Janet Borg, de l'Institut d'astrophysique spatiale (IAS) d'Orsay, l'un de sept laboratoires français impliqués dans ces recherches, ne gardera pas moins un bon souvenir de cette période de travail acharné. «Tous les matins, ma boîte de mails débordait de messages en provenance des autres équipes, raconte-t-elle. Chacun voulait comparer ses résultats avec ceux des autres, demander des avis, proposer des conseils. J'ai rarement connu une collaboration aussi large et intense.» Les responsables américains de la mission ont joué le jeu en faisant largement circuler les échantillons. Les chercheurs ont utilisé leurs instruments dernier cri pour sonder, bombarder, découper en tranches ces grains de poussière dont les plus infimes ne dépassaient pas les 10 microns (10 millionièmes de mètre) de diamètre. Pour comparaison, un cheveux mesure en moyenne 50 microns de diamètre.

Pour quel résultat? Une surprise qui est aussi une déception, et vice-versa. Considérée sous certains aspects, une comète «cela ressemble à vous et moi», lance François Robert, du Muséum national d'histoire naturelle. Nombre d'astronomes pensaient que ces corps glacés, qui orbitent à l'extrême périphérie du système solaire, pouvaient contenir des matériaux ayant échappé aux modifications dues à la chaleur du Soleil naissant. Un peu comme de la pâte tombée sur le rebord de la poêle où a cuit la crêpe de la nébuleuse protoplanétaire, il y a 4,5 milliards d'années, et qui a fini par donner notre système solaire. Ces ingrédients préservés auraient pu être des grains de poussière fabriqués par d'autres étoiles, plus anciennes que le Soleil.

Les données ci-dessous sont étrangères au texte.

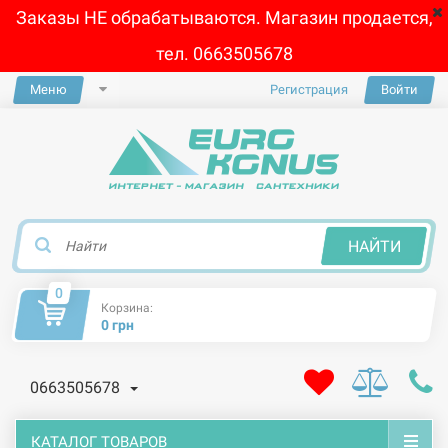
Заказы НЕ обрабатываются. Магазин продается,
тел. 0663505678
Меню
Регистрация
Войти
×
НАЙТИ
0
Корзина:
0 грн
0663505678
КАТАЛОГ ТОВАРОВ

Ce n'est pas le cas. La nature des minéraux, très variés, contenus dans les échantillons montre qu'ils ont été formés dans la partie intérieure du disque, exposée aux fortes températures du Soleil. L'étude de la composition isotopique (c'est-à-dire l'analyse de la variation éventuelle du nombre de neutrons que contiennent des noyaux de la même famille) de leurs atomes de carbone ou d'azote, conduit aux mêmes conclusions, à un grain près. Ces caractéristiques, cruciales pour déterminer le lieu de formation des éléments, ne diffèrent pas de celles connues dans nos planètes, dans les fragments de météorites tombés sur Terre ou dans nos corps.

Exil au bord de la nébuleuse

Cette matière s'est donc formée à l'intérieur du disque de gaz et de poussière, qui a dû être fortement brassé avant que chaque astre ne s'individualise. Dans ces mouvements de grande ampleur, de la poussière a dû se trouver exilée sur les bords, très froids, de la nébuleuse, où elle s'est agrégée avec du gaz et des corpuscules glacés, pour former les comètes que nous connaissons. Pour valider ce scénario, les chercheurs vont devoir maintenant mieux comprendre les mécanismes de ce grand mélange et des si grandes distances parcourues dans la nébuleuse.

Les poussières de Wild 2 posent bien d'autres questions. Après cette phase d'analyses préliminaires, qui a traité moins de 5 % de la matière récoltée, les laboratoires vont déposer de nouvelles demandes d'études, selon leurs centres d'intérêts. Ces examens plus fins seront sans doute encore compliqués par les mauvaises surprises réservées par l'aérogel, une mousse, composée à 99,8 % d'air, censée freiner les grains sans les altérer. Il est en effet apparu que cette substance était moins pure que prévu. Sa nature poreuse ne lui a pas permis d'évacuer la chaleur dégagée par le freinage des poussières, qui y ont pénétré à plus de 20 000 km/h. Leur ralentissement brutal a fait exploser certains grains, qui ont laissé un peu de leur matière tout au long de leur trace. La température a pu alors faire fondre l'aérogel qui s'est mélangé avec la poussière. Le travail demeurera acharné pour accéder aux autres secrets de Wild 2.